▶ **WHAT TO DO**:
List every line of the data below that contains the string "snow", matching uppercase and lowercase exactly.

▶ **Polygon annotations for photos**:

━━━━━━━━━━━━━━━━━━━━━━━━━━━━━━

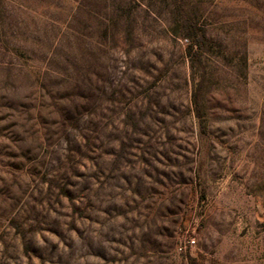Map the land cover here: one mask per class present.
Wrapping results in <instances>:
<instances>
[{
  "label": "rangeland",
  "instance_id": "obj_1",
  "mask_svg": "<svg viewBox=\"0 0 264 264\" xmlns=\"http://www.w3.org/2000/svg\"><path fill=\"white\" fill-rule=\"evenodd\" d=\"M0 264H264V0H0Z\"/></svg>",
  "mask_w": 264,
  "mask_h": 264
},
{
  "label": "built area",
  "instance_id": "obj_2",
  "mask_svg": "<svg viewBox=\"0 0 264 264\" xmlns=\"http://www.w3.org/2000/svg\"><path fill=\"white\" fill-rule=\"evenodd\" d=\"M195 244V241L193 240V239H188V240H186L185 242H184V245H179L178 246V251L179 252H182V251H184L185 249H186V247H193V245Z\"/></svg>",
  "mask_w": 264,
  "mask_h": 264
},
{
  "label": "trees",
  "instance_id": "obj_3",
  "mask_svg": "<svg viewBox=\"0 0 264 264\" xmlns=\"http://www.w3.org/2000/svg\"><path fill=\"white\" fill-rule=\"evenodd\" d=\"M194 35H195V33H193V32L191 31V32L187 33L186 36H187L189 39H193V38H195ZM185 40L188 41L187 39H185ZM194 42H195V41H194ZM196 47H197V46H196ZM189 48H192V44L189 45Z\"/></svg>",
  "mask_w": 264,
  "mask_h": 264
}]
</instances>
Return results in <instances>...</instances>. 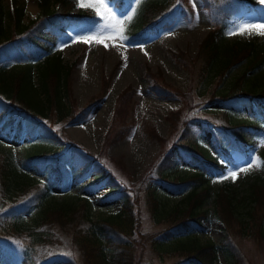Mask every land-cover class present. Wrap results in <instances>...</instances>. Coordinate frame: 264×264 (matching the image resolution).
I'll list each match as a JSON object with an SVG mask.
<instances>
[{
	"label": "trees",
	"instance_id": "trees-1",
	"mask_svg": "<svg viewBox=\"0 0 264 264\" xmlns=\"http://www.w3.org/2000/svg\"><path fill=\"white\" fill-rule=\"evenodd\" d=\"M108 1L119 11L128 2ZM173 1H147L132 21H125L130 25V39H142L159 31L162 24L168 25L172 16L169 20L160 16ZM222 2L219 5L214 4L216 0H203L214 26L199 40L194 56L181 50L172 51V55L179 65L192 70L195 67L201 75L207 72L208 80H217V89L208 93L207 102L221 104L216 111L226 117V133L247 152L264 132V45L253 38H216L219 31L237 22L255 4V0ZM212 4L217 7L214 15L210 13ZM76 5L74 0H37V15L25 21L19 6L0 1V255L12 243L8 248L16 249L19 264H140L150 242L153 248L160 246L165 252L183 255L178 264H243L231 243L233 230L228 226L238 224L236 234L248 230L262 244L264 230L259 224L264 214V179L255 176L240 197L232 184L224 183L212 192L209 177L223 174L228 165L225 162H234L233 154L222 148L225 162L210 154L190 133L188 120L179 123L180 109L169 111L167 116L169 129H175L171 132H179L178 140L173 148L162 151L148 171L154 174L155 183L141 177L131 185L125 184L108 167L102 152L94 153L64 133L63 125L86 119L106 95L114 71L101 76L99 94L76 107L71 66L55 46L70 27H86L99 20L90 7L70 15ZM236 66L243 69L234 74ZM146 75L151 79L148 91L152 95L181 98L184 106L190 99L186 92L167 89L148 70ZM133 93L128 86L117 96L105 145L129 134L126 103ZM242 108L247 114L241 121L232 122L228 114ZM148 133L163 141L151 128ZM12 134L19 141L25 139L16 146L22 152L20 160L15 146L5 141ZM258 151L264 165V150ZM193 155L200 159L194 172L174 174ZM101 189L103 192L95 195ZM178 190L183 193L164 211L158 195L169 198V192ZM141 192L159 220L177 222L160 236L162 240L153 239L141 227ZM112 200L118 201L117 209L106 216L94 215L93 211L101 208L98 202ZM209 200L213 215L224 229L217 242H203L194 232L193 225L205 216L204 205ZM67 246L78 250L80 260L60 255V249Z\"/></svg>",
	"mask_w": 264,
	"mask_h": 264
},
{
	"label": "rangeland",
	"instance_id": "rangeland-1",
	"mask_svg": "<svg viewBox=\"0 0 264 264\" xmlns=\"http://www.w3.org/2000/svg\"><path fill=\"white\" fill-rule=\"evenodd\" d=\"M0 1L7 6H19L25 21L35 17L38 13L37 0ZM146 1L149 0H143L137 5L136 0H131L123 13L117 12L109 3L108 6L112 9L117 20H123L124 16L130 14L133 8H136L137 12ZM84 3L86 5L94 4L96 0H84ZM217 3L222 5L223 2L216 0L214 4ZM210 11L214 15L217 12V7L212 4ZM76 13H79L77 8L72 11V14ZM170 15L172 18L168 25L162 24L157 33L143 41L128 42V39H121V36L128 38L127 33L130 25L124 23L120 26L122 32L118 30L113 33L111 29L104 27L109 23L105 19L98 20L95 24L80 31L71 28L66 36L59 38L55 47L62 51L65 61L71 66V91L76 107H82L90 101L93 95L99 94L101 76L108 75L114 68L106 95L98 101L86 119L77 123H66L63 125V131L70 139L86 149L94 153L102 152L108 167L114 172L117 179L125 184L131 185L141 177H145L146 182L152 179L155 183L154 174L148 171L155 162H158L162 151L173 148L174 142L178 140L179 132H171L175 129H169L167 116L169 111L174 112L180 109L179 123H182L183 119H187L190 133L210 154H214L220 162H225L222 148L233 154L234 162H225L228 165H226L223 174H215L209 177L208 184L212 188V192L219 185L232 184L238 190L237 197H240L245 194L246 184L255 176L264 179V165L258 155L259 149L264 150V132L258 137L256 146L250 147L247 152H243L224 129L227 125L226 117L224 118L220 112L216 111V109L221 108V104L207 102L208 97H210L208 93L217 89L215 87L217 80L214 79V81L216 80L214 83V81L208 80L207 72L201 75V72L197 71L195 67L193 70L190 67H183L173 58L172 51L176 50H181L193 57L199 40L213 27L203 0H185L184 4H181L179 0H174L167 5L160 18L165 17L166 20H169ZM257 23H264V6L259 4L258 0H256L253 8L251 7L250 10L243 13L237 23L230 24L219 31L216 38L222 37L228 40L253 38L256 41H262L264 45V37L251 30L243 35L239 34L240 26ZM234 31L237 34H229ZM93 34L100 35L93 40L81 41L77 39L73 42L74 37L92 36ZM139 45H143V48ZM125 65L127 66L125 67ZM242 69L243 66H236L233 67L232 72L237 74ZM147 70L167 89L173 87L189 94L190 99L186 105L184 106V101L178 97H156L149 93L148 88L151 79L146 75ZM128 86L134 90L130 101L126 103V120L131 125L129 134L118 141H112L105 145L103 140L108 133L109 124L114 115L117 96ZM228 109L231 110V108ZM121 113L118 111L119 115ZM246 114L244 108L235 109L228 114V117L232 122L241 121V116ZM150 128L155 134L162 136L163 141H158L148 135ZM182 128L184 125L181 126ZM15 137L12 134V136L6 137L5 141L15 146V151L20 160L22 152L16 146H19L25 139L19 141ZM253 162L255 166L249 168L247 173L238 172L235 182L231 179H221L229 171H238L240 167H247ZM198 163H200V159L193 155L183 165L185 167L176 170L174 174L191 175ZM167 187L164 186V188ZM102 192V189L98 190L95 195ZM182 193L183 190H178L175 193L169 192L168 194L171 196L169 198L158 195L160 197L159 206L165 211L167 206L173 200H178ZM140 195L141 227L153 239L162 240L160 236L166 233L168 227L176 225L177 222L159 220V217L149 207L148 199L144 193L141 192ZM97 206L101 208L95 209L94 215L106 216L110 211L117 209L118 201L98 202ZM245 207L249 208L248 205ZM212 208L211 201H207L204 205L205 216L199 223L193 225L196 236L203 242H217L224 234L223 224L213 215ZM239 211L245 213L243 209ZM259 225L264 230V214L261 215ZM228 227L231 231L233 230L231 243L240 254L242 263L264 264V241L262 244H258L253 236L248 233V230L236 234L238 228L236 223L232 222ZM60 252L62 253L61 256L72 255V258L77 257V260H80L79 252L74 247L61 248ZM0 259V264H19L20 260L16 251L10 252L8 249L4 250ZM181 259H184L183 255L173 251L165 252L160 246L153 248L149 242L140 258V264H178ZM220 263H223L221 257Z\"/></svg>",
	"mask_w": 264,
	"mask_h": 264
},
{
	"label": "snow or ice",
	"instance_id": "snow-or-ice-1",
	"mask_svg": "<svg viewBox=\"0 0 264 264\" xmlns=\"http://www.w3.org/2000/svg\"><path fill=\"white\" fill-rule=\"evenodd\" d=\"M74 2L77 4V7H80V8L90 7V8H92L93 10L96 11L97 16H100L101 19H105V20L109 21V23L104 25V27L111 29L113 33L117 32L118 30L120 32H122V28L120 26H122L125 23V21L130 22L133 19V16L137 10L136 8H133L131 13L127 14L125 16L124 20H117L114 16L113 12H112V9L108 6L107 0H96V3L88 4V5H86L84 3V0H74ZM142 2H143V0H136L137 5H139ZM258 3L261 4L262 6H264V0H258ZM113 21H114V23H113ZM249 30H251L252 32H255L257 35L264 37V23L242 25V26H240L239 34L243 35L245 32H248ZM229 34L235 35V34H237V32L234 31V32L229 33ZM98 35H100V34H93L92 36L74 37L73 42H75L77 39H79L81 41L93 40ZM121 39L126 40L127 37L121 36ZM139 47L143 48V45H139ZM126 66L127 65H125V67ZM254 166H255V164L253 162V163L249 164L247 167H240L238 169V171L237 170H231L227 173V175L222 176L221 179L222 180L231 179L233 182H235L237 179V176H238V172L239 173H247L249 168L254 167Z\"/></svg>",
	"mask_w": 264,
	"mask_h": 264
}]
</instances>
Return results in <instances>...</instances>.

━━━━━━━━━━━━━━━━━━━━━━━━━━━━━━

▶ **TASK RESULT**:
	"label": "snow or ice",
	"instance_id": "snow-or-ice-1",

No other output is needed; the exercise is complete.